The reaction to the commercial space initiative was sharp and immediate. Many members of Congress expressed deep misgivings about relying on commercial space companies, some of them like SpaceX that were entrepreneurial and still in the process of creating a business, for the nation’s space transportation needs.
But others rebelled at the idea that the government would provide the bulk of the funding for space craft such as the SpaceX Dragon and the space capsule being developed by Boeing. How, they asked, could this arrangement be, in any sense, commercial? Shouldn’t companies develop their own space craft on their own dime and then sell services to customers, both government and private? That is how private industry usually works.
But George Sowers, pointing at the EELV experience, let out the dirty secret. Private industry cannot be relied upon to develop their own space craft and then sell space transportation services to private customers.
“Sowers noted the parallels between the EELV and commercial crew debates are ‘kind of eerie’. Because of that, he argued, repeating the same approach of the EELV program, with private ventures picking up most of the costs of developing systems on the basis of capturing promised commercial markets, is unwise. ‘Assuming the existence of a commercial market to entice or extort the companies to invest is the wrong way to go,’ he said. Having the government invest in developing commercial crew capabilities is better for several reasons: the government needs the capability, a commercial approach can reduce costs over an all-government system, and the government can get a long-term benefit as commercial markets do emerge and cost go down as flight rates increase. ‘The government should invest’ up front, unlike the EELV case, he said, ‘and if the government does invest, then a commercial market can be established and then the government can get its return on investment.'”

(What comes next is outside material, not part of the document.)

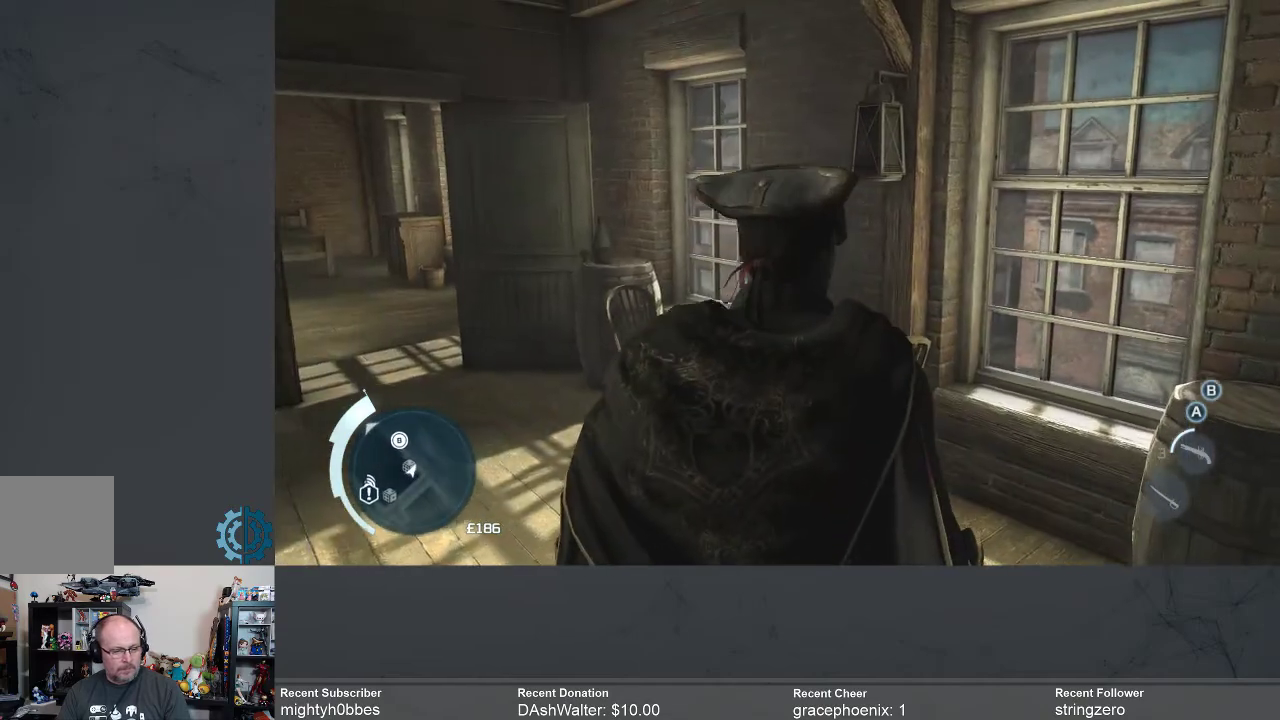
{"buttons": [], "left_stick": "up", "right_stick": "center", "events": [[100, "right_stick", "left"], [333, "left_stick", "up"], [367, "right_stick", "center"]]}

Of course if the government finances the development of what are called commercial space ships, and a commercial market does not get established, then the tax payers will be stuck with the bill. Also, because launch rates will be less than planned, the cost of operating these “commercial” space craft will be greater than envisioned. Finally, if the government decides that it doesn’t need space transportation services any longer, say when the International Space Station ends its life in 2010, then so goes the “commercial” space sector.
That is not to say that there are no potential markets for commercial space transportation. The adventurous and well-heeled can buy rides into orbit on these space craft. If Bigelow Aerospace and/or other companies manage to build commercial space stations, those will need commercial space craft to take people and cargo to and from them.
But Sowers is admitting that these markets may not materialize. That is why the government must pay for the development of commercial space craft. That is also why companies like SpaceX are now suddenly too important to fail. Apollo astronaut Gene Cernan quoted NASA Administrator Charles Bolden as suggesting that he would do what it takes to make sure commercial space companies do not fail, suggesting possible bailouts if they get into trouble and can’t deliver in a timely fashion.
The new policy may be the optimum way to ensure American access to space. But truth in advertising suggests that we should not call it “commercial” or even tout all of the competitive and innovative advantages that a true commercial approach suggests. The Obama “commercial” space initiative is a government-centric approach, pure and simple, with all of the dangers and pitfalls that implies.